> **Problem description**:
The answer must be an exact reproduction of the lines from the start of the records below through the line containing "index mcp: (311, 294)", and nothing more.

(Structured pose outputs)
══════════
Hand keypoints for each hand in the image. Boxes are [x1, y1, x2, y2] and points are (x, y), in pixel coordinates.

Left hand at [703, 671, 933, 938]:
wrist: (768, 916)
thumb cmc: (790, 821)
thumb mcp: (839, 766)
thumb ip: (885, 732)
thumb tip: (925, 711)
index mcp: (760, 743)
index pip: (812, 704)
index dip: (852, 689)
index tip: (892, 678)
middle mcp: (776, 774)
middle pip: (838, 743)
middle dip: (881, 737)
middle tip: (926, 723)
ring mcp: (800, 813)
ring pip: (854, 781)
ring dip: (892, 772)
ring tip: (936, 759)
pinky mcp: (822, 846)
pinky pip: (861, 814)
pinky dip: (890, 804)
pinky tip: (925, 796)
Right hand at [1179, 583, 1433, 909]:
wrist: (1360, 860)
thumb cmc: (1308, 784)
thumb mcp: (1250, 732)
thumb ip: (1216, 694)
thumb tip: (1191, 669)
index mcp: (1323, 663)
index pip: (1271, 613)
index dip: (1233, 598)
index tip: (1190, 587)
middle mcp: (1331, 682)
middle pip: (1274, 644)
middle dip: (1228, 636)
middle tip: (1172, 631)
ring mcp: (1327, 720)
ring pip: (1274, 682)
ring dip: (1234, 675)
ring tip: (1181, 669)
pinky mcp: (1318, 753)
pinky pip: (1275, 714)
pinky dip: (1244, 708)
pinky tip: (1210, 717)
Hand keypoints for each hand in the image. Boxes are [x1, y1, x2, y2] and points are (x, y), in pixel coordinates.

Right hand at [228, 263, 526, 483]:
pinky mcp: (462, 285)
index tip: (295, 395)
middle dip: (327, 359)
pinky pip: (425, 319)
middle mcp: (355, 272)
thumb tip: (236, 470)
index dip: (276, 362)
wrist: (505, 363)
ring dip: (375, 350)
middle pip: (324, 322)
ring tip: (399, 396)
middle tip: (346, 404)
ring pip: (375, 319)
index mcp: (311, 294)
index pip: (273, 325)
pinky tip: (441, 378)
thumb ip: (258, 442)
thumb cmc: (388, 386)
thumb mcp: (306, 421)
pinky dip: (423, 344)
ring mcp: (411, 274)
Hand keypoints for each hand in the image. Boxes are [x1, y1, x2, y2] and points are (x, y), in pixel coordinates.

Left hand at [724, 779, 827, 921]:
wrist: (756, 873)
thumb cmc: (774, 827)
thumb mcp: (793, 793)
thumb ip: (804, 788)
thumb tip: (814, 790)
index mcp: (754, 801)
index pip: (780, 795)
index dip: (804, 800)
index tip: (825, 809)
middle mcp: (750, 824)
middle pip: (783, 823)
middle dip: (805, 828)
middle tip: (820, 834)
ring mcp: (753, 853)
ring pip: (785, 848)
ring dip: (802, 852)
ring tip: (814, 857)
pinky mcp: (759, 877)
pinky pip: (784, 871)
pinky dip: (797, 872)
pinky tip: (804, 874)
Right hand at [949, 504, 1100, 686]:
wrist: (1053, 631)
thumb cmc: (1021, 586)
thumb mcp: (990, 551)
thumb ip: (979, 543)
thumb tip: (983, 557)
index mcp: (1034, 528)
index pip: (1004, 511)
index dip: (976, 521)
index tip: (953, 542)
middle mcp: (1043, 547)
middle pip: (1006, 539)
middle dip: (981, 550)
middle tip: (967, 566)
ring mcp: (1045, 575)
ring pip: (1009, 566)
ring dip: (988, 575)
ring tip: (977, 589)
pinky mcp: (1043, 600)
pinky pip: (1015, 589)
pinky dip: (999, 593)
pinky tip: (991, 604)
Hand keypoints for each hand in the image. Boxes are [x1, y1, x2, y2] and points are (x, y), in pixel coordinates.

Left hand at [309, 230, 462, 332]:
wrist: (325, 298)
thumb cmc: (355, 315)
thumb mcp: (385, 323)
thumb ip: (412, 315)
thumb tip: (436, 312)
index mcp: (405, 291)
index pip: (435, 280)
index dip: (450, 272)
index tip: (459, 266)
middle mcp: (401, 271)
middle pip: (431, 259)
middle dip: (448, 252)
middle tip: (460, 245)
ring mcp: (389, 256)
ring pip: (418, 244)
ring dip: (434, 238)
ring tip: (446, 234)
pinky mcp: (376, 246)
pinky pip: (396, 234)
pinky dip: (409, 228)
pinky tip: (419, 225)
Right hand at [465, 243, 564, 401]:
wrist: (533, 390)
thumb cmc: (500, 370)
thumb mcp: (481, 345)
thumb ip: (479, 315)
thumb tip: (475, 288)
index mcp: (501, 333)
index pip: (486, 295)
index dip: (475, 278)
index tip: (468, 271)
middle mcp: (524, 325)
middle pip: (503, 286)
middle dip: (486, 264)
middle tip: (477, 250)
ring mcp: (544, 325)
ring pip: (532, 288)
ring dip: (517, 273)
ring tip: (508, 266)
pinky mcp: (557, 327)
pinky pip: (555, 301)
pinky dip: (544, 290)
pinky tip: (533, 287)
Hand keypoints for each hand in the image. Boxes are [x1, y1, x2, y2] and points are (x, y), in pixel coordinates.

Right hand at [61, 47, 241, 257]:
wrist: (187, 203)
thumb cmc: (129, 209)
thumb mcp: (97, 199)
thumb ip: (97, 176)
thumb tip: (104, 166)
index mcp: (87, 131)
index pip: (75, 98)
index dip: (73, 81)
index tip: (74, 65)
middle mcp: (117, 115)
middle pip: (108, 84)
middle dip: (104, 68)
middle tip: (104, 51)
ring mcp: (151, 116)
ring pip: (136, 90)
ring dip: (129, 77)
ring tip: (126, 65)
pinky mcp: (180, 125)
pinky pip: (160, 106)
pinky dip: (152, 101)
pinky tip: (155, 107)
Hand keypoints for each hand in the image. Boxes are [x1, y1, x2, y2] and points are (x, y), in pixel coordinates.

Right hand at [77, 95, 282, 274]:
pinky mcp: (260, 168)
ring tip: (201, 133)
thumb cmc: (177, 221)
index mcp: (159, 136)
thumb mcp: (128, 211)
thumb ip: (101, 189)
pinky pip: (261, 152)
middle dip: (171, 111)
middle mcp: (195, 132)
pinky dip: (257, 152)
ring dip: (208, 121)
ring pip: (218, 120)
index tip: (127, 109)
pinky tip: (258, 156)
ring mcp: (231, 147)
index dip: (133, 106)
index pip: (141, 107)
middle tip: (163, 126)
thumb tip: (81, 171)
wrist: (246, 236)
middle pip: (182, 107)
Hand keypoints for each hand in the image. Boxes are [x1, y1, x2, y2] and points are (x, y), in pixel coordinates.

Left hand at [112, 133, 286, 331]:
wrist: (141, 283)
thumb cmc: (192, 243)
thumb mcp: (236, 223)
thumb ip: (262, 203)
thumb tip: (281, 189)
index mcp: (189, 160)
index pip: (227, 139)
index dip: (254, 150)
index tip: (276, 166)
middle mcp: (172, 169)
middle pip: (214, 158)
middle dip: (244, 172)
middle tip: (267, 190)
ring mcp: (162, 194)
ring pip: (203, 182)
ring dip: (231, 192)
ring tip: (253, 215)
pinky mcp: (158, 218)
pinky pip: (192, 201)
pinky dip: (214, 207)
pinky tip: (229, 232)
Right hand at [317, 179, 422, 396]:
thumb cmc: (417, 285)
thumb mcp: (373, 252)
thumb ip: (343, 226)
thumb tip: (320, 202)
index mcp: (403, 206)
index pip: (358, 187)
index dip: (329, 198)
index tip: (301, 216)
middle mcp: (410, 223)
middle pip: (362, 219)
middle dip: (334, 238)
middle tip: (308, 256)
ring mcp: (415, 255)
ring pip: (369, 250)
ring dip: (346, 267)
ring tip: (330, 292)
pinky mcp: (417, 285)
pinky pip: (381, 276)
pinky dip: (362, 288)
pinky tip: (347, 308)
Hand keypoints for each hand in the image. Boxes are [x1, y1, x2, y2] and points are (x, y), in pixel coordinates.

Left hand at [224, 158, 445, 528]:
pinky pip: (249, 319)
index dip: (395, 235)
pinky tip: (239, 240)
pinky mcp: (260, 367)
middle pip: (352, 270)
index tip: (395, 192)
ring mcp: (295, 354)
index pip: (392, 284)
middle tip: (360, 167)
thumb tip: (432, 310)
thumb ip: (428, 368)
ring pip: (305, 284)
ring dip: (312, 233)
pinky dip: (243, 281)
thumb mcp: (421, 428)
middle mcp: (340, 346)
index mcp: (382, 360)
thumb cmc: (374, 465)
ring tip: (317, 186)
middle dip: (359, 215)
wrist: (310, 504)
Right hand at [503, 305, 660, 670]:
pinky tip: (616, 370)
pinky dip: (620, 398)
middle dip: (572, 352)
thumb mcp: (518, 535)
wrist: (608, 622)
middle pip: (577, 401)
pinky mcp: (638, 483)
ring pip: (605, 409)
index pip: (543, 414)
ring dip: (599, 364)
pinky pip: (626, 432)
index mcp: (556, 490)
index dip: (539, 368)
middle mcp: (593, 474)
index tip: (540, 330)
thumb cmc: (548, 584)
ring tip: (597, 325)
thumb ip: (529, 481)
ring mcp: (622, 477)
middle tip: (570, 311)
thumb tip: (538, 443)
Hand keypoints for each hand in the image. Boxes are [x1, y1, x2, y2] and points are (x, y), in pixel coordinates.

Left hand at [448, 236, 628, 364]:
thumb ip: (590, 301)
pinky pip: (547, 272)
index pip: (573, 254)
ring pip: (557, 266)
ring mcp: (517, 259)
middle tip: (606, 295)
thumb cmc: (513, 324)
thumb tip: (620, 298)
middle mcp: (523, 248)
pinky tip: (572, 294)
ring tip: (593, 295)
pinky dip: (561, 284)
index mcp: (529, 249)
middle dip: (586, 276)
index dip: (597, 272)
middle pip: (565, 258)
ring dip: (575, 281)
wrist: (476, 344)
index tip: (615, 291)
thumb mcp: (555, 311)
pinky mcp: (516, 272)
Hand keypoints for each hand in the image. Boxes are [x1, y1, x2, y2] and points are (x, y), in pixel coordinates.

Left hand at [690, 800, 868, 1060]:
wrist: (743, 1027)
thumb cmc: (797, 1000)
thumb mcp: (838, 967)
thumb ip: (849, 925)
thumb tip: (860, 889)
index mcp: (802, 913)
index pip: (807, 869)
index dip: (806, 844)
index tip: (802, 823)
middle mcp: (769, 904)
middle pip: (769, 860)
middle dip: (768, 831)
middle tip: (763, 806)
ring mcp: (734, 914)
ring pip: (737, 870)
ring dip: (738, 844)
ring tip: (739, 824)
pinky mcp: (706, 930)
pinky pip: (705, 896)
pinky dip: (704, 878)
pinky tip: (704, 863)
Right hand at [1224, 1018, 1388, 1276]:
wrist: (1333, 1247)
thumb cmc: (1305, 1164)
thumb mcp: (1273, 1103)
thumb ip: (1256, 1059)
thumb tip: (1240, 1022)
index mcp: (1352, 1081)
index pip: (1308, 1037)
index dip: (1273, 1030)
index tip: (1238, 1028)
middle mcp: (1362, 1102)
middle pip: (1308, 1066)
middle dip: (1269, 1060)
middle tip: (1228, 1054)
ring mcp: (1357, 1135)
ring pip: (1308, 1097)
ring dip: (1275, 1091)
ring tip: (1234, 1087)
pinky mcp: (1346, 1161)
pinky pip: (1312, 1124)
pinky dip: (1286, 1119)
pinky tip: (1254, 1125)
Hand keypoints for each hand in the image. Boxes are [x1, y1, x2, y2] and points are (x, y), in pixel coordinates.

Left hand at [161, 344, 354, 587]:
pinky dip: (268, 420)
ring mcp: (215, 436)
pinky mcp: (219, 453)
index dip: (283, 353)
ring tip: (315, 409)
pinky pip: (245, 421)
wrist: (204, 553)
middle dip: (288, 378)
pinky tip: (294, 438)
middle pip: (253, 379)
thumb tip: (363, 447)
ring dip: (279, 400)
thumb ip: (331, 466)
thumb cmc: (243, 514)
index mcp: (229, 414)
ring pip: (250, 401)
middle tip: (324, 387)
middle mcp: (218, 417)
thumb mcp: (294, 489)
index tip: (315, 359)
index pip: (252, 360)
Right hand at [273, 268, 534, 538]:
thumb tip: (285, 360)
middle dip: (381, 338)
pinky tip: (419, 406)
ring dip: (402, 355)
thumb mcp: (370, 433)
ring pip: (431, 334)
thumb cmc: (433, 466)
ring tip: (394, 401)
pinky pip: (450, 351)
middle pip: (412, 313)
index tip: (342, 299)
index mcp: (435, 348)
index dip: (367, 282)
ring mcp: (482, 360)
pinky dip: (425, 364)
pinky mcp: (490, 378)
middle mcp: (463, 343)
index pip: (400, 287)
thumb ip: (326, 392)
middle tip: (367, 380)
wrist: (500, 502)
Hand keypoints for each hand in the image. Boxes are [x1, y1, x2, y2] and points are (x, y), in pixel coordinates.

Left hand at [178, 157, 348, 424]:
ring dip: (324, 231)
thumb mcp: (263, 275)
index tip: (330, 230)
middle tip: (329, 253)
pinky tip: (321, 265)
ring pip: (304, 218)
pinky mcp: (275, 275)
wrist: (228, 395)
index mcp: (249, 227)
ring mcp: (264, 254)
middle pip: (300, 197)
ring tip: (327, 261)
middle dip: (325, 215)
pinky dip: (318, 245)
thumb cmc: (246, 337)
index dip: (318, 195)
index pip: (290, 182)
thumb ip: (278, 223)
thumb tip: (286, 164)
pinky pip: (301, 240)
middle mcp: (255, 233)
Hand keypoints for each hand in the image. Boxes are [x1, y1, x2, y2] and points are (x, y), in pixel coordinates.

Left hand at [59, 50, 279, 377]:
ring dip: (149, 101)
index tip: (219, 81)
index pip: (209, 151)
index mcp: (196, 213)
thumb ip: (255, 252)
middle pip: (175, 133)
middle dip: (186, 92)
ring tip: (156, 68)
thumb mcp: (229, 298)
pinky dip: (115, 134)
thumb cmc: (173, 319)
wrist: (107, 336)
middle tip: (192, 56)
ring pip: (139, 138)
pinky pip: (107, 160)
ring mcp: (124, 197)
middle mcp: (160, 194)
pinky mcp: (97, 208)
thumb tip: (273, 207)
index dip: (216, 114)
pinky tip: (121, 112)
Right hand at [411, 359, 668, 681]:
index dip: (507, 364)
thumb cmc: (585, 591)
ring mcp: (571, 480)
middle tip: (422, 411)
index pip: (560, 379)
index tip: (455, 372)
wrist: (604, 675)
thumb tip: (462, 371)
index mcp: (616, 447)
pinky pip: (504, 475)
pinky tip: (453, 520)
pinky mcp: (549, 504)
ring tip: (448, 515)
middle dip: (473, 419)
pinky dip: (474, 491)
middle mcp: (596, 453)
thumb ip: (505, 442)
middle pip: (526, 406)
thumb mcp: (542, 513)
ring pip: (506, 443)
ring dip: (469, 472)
══════════
> **Problem solution**:
Hand keypoints for each hand in the image. Boxes are [x1, y1, x2, y2] and points are (x, y), in pixel coordinates.

Left hand at [703, 671, 933, 938]:
wrist: (768, 916)
thumb cmc: (790, 821)
thumb mcp: (839, 766)
thumb ip: (885, 732)
thumb tip: (925, 711)
index mcp: (760, 743)
index pip: (812, 704)
index dip: (852, 689)
index tip: (892, 678)
middle mcp: (776, 774)
middle pip: (838, 743)
middle dip: (881, 737)
middle tip: (926, 723)
ring mcp: (800, 813)
ring pip: (854, 781)
ring dip: (892, 772)
ring tip: (936, 759)
pinky mcp: (822, 846)
pinky pip: (861, 814)
pinky dip: (890, 804)
pinky tip: (925, 796)
Right hand at [1179, 583, 1433, 909]:
wrist: (1360, 860)
thumb cmc: (1308, 784)
thumb mcp: (1250, 732)
thumb ip: (1216, 694)
thumb tip: (1191, 669)
index mcp: (1323, 663)
index pip: (1271, 613)
index dip: (1233, 598)
index tip: (1190, 587)
middle mcp: (1331, 682)
middle pip: (1274, 644)
middle dip: (1228, 636)
middle tip: (1172, 631)
ring mcp: (1327, 720)
ring pip: (1274, 682)
ring dip: (1234, 675)
ring tip: (1181, 669)
pinky mcp: (1318, 753)
pinky pip: (1275, 714)
pinky dip: (1244, 708)
pinky tip: (1210, 717)
Hand keypoints for each hand in the image. Boxes are [x1, y1, x2, y2] and points are (x, y), in pixel coordinates.

Right hand at [228, 263, 526, 483]:
pinky mcp: (462, 285)
index tip: (295, 395)
middle dip: (327, 359)
pinky pip: (425, 319)
middle mcp: (355, 272)
thumb tip: (236, 470)
index dip: (276, 362)
wrist: (505, 363)
ring dip: (375, 350)
middle pip: (324, 322)
ring tip: (399, 396)
middle tip: (346, 404)
ring pip: (375, 319)
index mcp: (311, 294)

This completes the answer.